__Goal of the exercise__: Return only the lines from the top of the material through the line marked by "[M:1/4] [F,CF][F,CF] |[M:3/4]", unaltered.
**********
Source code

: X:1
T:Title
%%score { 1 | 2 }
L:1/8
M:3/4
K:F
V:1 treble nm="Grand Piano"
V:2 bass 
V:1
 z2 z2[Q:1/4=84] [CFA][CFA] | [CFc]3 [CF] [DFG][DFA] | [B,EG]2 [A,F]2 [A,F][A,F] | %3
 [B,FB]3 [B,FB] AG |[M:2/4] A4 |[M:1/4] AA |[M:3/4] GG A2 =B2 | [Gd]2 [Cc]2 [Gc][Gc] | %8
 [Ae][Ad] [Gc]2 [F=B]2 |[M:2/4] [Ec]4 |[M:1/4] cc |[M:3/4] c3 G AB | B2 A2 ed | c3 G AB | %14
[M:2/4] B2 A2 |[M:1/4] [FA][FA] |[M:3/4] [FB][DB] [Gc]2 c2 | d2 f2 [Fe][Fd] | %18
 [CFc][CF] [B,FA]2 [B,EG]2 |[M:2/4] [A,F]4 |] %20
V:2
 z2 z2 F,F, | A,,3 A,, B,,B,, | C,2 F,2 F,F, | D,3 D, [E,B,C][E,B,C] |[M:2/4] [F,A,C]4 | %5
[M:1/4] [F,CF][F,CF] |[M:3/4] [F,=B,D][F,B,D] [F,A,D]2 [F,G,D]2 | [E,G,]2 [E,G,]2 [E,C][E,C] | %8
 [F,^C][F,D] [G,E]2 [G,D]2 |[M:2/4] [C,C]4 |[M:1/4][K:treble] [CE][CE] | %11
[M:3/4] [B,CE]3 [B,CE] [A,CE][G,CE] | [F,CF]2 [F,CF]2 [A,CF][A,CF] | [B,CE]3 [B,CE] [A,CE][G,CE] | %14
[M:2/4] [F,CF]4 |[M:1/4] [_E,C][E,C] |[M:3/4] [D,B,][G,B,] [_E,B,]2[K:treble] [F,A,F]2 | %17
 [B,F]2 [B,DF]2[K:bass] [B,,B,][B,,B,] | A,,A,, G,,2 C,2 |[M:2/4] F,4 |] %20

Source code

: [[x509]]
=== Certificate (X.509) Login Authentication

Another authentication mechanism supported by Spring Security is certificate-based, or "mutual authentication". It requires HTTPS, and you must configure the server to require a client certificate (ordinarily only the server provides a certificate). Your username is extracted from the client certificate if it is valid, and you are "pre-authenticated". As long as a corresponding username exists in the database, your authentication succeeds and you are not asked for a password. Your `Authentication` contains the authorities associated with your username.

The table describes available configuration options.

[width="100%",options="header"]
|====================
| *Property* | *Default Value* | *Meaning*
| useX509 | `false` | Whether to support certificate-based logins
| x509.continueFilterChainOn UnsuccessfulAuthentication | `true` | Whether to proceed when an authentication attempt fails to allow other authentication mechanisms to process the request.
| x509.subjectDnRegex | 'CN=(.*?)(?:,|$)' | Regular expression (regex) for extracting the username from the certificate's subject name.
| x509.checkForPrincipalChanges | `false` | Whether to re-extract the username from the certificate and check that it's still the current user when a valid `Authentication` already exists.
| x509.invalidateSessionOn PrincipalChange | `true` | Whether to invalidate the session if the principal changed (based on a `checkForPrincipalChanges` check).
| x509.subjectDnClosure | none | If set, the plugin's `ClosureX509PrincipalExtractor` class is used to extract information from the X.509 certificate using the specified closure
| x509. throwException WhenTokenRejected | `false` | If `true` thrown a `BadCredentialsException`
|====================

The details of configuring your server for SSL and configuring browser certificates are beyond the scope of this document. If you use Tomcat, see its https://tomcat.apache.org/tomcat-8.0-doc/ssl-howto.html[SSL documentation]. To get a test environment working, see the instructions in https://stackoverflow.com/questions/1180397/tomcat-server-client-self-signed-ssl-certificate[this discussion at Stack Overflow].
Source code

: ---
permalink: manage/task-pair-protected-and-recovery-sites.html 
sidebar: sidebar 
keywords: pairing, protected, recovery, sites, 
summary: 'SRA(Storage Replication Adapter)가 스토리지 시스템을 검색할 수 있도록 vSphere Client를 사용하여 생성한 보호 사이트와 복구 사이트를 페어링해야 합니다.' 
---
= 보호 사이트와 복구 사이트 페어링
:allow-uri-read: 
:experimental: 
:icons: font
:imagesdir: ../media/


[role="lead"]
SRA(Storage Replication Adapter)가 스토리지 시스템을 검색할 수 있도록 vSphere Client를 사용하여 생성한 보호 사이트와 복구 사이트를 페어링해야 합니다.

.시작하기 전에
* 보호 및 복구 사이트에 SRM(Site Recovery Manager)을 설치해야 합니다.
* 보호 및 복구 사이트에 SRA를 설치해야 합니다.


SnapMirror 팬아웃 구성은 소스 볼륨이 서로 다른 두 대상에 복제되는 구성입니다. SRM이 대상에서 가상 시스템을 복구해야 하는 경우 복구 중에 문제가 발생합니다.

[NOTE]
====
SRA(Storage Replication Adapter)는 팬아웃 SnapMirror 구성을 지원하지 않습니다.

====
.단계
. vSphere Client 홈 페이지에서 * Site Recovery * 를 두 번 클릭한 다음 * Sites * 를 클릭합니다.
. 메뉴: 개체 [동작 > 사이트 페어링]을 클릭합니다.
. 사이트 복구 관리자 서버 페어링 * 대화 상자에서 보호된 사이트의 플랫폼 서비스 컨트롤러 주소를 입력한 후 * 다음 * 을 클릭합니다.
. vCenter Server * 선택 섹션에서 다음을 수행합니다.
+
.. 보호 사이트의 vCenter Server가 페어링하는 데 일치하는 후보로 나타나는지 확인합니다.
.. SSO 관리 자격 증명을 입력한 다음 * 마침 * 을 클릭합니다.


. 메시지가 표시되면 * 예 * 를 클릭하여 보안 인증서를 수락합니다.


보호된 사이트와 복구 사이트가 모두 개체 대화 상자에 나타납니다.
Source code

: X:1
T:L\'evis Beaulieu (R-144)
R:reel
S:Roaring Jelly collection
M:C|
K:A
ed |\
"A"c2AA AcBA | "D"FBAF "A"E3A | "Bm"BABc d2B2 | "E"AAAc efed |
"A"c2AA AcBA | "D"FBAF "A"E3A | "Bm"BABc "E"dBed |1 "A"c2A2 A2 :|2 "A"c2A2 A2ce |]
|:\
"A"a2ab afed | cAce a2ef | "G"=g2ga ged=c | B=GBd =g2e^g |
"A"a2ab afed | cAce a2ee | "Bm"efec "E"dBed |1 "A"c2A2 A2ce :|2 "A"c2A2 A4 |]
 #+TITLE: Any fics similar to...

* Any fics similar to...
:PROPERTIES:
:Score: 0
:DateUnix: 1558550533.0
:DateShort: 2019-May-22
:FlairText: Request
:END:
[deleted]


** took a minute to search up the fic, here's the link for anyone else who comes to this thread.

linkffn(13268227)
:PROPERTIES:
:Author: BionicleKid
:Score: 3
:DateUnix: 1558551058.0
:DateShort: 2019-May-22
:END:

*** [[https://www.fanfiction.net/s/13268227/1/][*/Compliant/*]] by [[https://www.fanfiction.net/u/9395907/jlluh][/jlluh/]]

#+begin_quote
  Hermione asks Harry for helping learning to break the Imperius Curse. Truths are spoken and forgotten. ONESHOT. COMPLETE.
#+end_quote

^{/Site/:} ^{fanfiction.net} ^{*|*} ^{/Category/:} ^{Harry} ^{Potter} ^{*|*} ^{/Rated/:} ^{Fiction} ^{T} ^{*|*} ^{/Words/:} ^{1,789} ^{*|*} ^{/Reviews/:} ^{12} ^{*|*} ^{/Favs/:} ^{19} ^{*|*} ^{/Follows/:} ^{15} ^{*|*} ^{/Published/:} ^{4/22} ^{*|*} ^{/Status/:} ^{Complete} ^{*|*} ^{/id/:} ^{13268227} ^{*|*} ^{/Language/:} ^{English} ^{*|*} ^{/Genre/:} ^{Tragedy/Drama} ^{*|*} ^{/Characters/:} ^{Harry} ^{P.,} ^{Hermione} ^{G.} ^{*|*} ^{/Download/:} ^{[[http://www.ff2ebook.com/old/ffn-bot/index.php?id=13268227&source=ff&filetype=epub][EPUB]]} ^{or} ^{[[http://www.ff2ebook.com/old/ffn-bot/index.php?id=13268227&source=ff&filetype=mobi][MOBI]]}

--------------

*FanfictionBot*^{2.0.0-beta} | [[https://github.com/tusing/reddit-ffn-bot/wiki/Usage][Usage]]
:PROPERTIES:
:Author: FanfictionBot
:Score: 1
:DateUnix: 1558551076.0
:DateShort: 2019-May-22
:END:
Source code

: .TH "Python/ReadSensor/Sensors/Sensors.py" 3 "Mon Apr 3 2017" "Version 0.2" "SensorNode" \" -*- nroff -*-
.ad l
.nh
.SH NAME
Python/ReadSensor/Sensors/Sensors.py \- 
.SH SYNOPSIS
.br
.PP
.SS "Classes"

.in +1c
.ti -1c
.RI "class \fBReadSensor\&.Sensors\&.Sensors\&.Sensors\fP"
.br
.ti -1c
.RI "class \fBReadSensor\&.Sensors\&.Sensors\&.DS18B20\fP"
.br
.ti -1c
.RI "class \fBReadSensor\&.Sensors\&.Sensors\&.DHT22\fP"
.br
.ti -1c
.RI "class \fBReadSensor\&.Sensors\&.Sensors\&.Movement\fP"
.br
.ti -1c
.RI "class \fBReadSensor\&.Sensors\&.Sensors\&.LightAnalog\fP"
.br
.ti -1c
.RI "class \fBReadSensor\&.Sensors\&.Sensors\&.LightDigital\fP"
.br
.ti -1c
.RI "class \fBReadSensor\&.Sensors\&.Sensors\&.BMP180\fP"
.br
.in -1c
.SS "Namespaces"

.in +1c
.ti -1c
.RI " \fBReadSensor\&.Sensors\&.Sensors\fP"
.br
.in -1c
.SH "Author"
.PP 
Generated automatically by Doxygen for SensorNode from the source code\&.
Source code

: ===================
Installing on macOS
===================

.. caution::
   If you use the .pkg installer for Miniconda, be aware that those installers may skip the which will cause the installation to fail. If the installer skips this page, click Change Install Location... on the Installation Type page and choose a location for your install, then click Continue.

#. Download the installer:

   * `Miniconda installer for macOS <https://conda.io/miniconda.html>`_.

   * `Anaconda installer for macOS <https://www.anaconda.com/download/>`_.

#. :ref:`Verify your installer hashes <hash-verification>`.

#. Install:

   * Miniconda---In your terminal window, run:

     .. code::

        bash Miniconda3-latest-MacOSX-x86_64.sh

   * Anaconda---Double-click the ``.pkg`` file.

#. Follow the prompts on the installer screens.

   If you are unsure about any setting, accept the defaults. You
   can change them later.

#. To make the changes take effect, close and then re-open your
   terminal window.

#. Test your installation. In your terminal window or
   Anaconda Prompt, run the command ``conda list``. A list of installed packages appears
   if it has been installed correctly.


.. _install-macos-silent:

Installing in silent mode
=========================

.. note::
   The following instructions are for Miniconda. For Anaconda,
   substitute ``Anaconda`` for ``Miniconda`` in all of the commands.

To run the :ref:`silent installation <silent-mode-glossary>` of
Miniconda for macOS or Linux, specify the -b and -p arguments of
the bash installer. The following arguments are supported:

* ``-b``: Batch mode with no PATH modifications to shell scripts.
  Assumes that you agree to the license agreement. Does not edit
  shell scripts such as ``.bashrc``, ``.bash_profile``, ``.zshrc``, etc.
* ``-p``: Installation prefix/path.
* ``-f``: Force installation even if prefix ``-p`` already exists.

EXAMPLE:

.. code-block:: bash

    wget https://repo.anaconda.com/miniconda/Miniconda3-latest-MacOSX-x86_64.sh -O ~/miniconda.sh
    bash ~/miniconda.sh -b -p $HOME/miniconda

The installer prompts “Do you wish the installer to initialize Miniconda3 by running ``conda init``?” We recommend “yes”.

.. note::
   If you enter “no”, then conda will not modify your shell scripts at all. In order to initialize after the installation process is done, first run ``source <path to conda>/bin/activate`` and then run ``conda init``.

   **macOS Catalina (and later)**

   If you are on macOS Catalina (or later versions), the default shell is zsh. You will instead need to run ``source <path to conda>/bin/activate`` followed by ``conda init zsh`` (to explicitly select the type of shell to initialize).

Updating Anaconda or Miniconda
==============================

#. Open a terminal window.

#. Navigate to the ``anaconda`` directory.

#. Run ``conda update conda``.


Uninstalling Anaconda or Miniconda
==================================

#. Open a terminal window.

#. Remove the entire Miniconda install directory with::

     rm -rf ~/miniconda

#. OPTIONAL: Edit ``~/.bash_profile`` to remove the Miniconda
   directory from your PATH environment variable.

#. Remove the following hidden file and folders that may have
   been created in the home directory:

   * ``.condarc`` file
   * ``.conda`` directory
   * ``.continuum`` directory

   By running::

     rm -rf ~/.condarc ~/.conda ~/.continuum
**********
__Answer for the task__:
Source code

: X:1
T:Title
%%score { 1 | 2 }
L:1/8
M:3/4
K:F
V:1 treble nm="Grand Piano"
V:2 bass 
V:1
 z2 z2[Q:1/4=84] [CFA][CFA] | [CFc]3 [CF] [DFG][DFA] | [B,EG]2 [A,F]2 [A,F][A,F] | %3
 [B,FB]3 [B,FB] AG |[M:2/4] A4 |[M:1/4] AA |[M:3/4] GG A2 =B2 | [Gd]2 [Cc]2 [Gc][Gc] | %8
 [Ae][Ad] [Gc]2 [F=B]2 |[M:2/4] [Ec]4 |[M:1/4] cc |[M:3/4] c3 G AB | B2 A2 ed | c3 G AB | %14
[M:2/4] B2 A2 |[M:1/4] [FA][FA] |[M:3/4] [FB][DB] [Gc]2 c2 | d2 f2 [Fe][Fd] | %18
 [CFc][CF] [B,FA]2 [B,EG]2 |[M:2/4] [A,F]4 |] %20
V:2
 z2 z2 F,F, | A,,3 A,, B,,B,, | C,2 F,2 F,F, | D,3 D, [E,B,C][E,B,C] |[M:2/4] [F,A,C]4 | %5
[M:1/4] [F,CF][F,CF] |[M:3/4] [F,=B,D][F,B,D] [F,A,D]2 [F,G,D]2 | [E,G,]2 [E,G,]2 [E,C][E,C] | %8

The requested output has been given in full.